Passage -
>>

We know that the vast majority of the funds raised by transparent organizations such as Super PACs
is coming from a small number of wealthy individuals and for-profit businesses. Other groups are
spending millions to influence our votes without reporting their donors. And, millions of dollars of
this “dark money” is doubly-secret—not only are the donors undisclosed, but the spending itself is not
reported to the public in any systemic way.
This undermines political equality and accountability, and denies voters the opportunity to properly
evaluate messages targeted at them, and the ability to see the full scope of distortion. In the following
section we provide recommendations for mitigating the undemocratic influence of these organizations.
15
RECOMMENDATIONS
1. Amend the Constitution to clarify that the people have the right to democratically enact content-
neutral limitations on campaign contributions and spending by individuals and corporations in order
to promote political equality. Short of a dramatic turnover on the U.S. Supreme Court, the only
complete solution to the problems presented by unlimited outside spending is to amend the
U.S. Constitution to clarify that the First Amendment was never intended as a tool for use by
corporations and the wealthy to dominate the political arena.

<<

Exercise brief - Pick up the passage on campaign spending after its last sentence and keep writing. You won't need the entries that follow the passage on campaign spending.

(Pose landmark coordinates)
>>

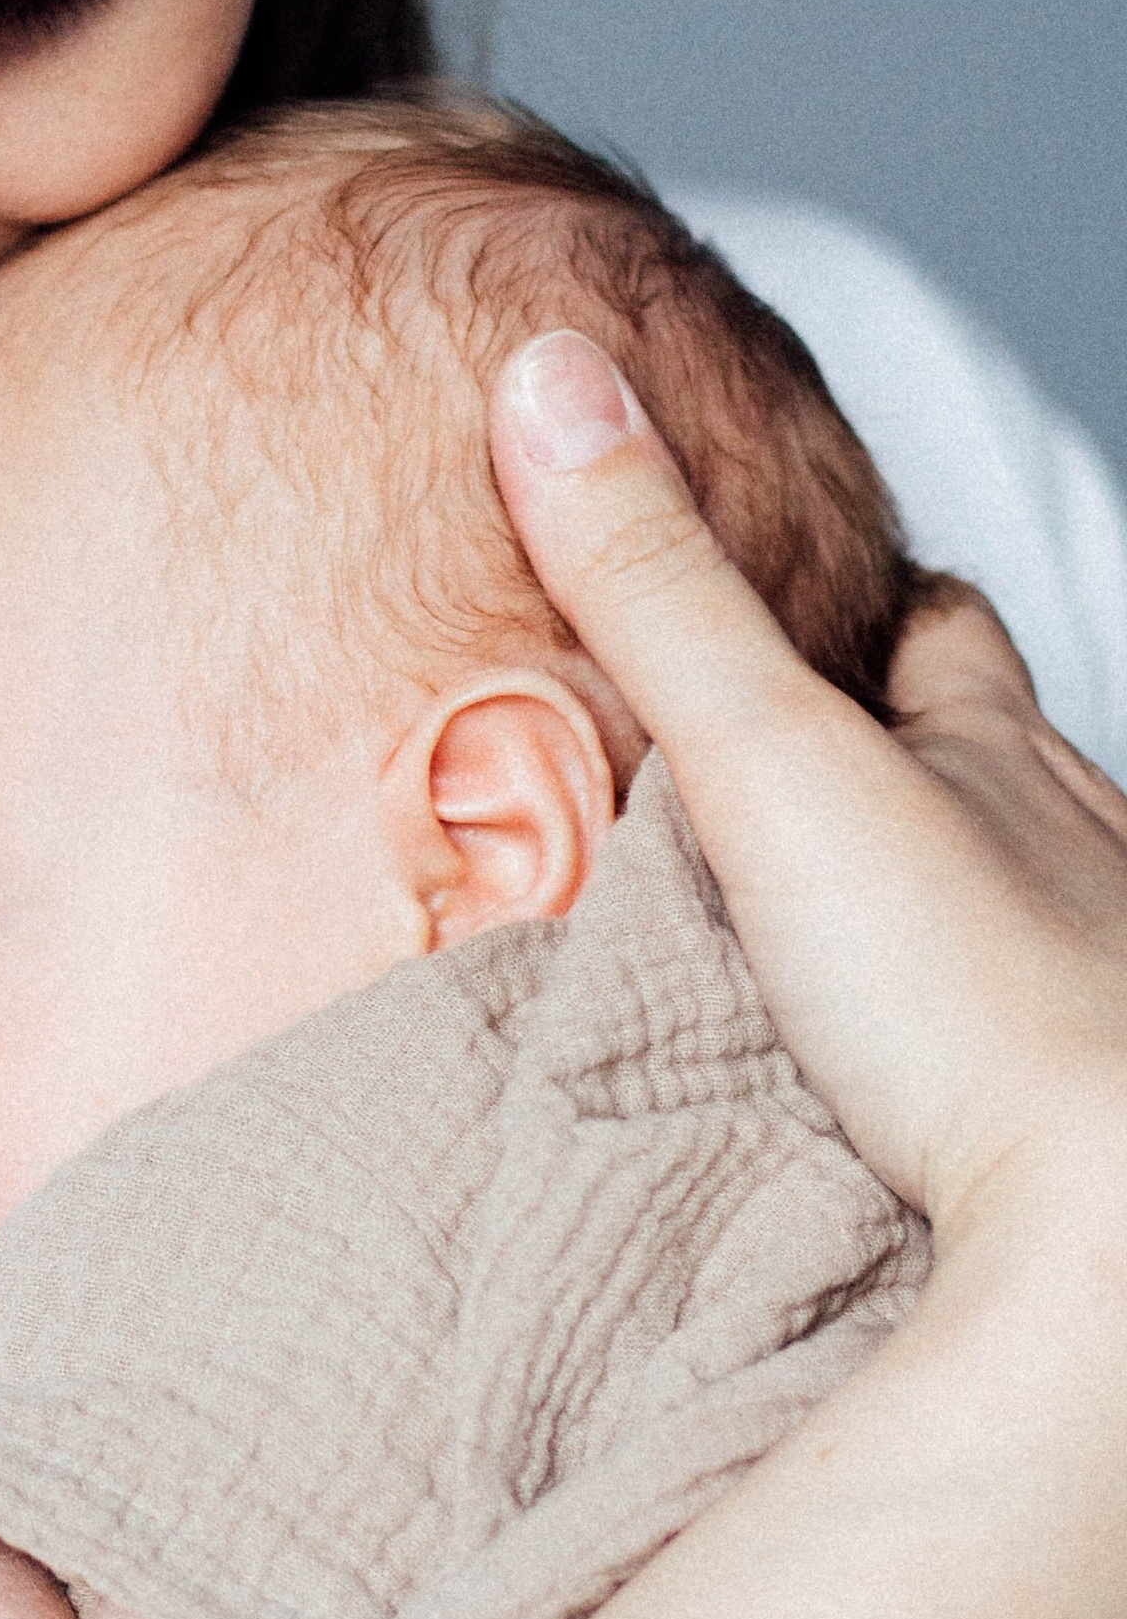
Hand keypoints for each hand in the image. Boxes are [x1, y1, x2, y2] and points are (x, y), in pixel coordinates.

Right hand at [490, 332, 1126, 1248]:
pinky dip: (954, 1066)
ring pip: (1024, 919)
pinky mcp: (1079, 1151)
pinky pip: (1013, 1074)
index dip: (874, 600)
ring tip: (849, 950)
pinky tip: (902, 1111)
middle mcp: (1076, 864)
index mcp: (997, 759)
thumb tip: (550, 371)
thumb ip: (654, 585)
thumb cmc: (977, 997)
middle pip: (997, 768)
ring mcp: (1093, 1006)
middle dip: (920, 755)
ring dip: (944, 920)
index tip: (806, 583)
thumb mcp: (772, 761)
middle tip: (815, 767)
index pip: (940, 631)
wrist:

<<

Answer area -
2. Encourage small political contributions by providing vouchers or tax credits. Encouraging millions of
average-earning Americans to make small contributions can help counterbalance the influence of
the wealthy few. Several states provide refunds or tax credits for small political contributions, and
the federal tax code did the same between 1971 and 1986.47 Past experience suggests that a well-
designed program can motivate more small donors to participate.48 An ideal program would provide
vouchers to citizens up front, eliminating disposable income as a factor in political giving.49
3. Match small contributions with public resources to encourage small donor participation and provide
candidates with additional clean resources. Candidates who demonstrate their ability to mobilize
support in their districts should receive a public grant to kick-start their campaign, and be eligible
for funds to match further small donor fundraising. This would both encourage average citizens to
participate in campaigns and enable candidates without access to big-money networks to run viable
campaigns for federal office.
4. Require disclosure of all funds spent to influence federal elections and the donors behind these funds.
Congress and the FEC should expand disclosure requirements to shine light on “dark money”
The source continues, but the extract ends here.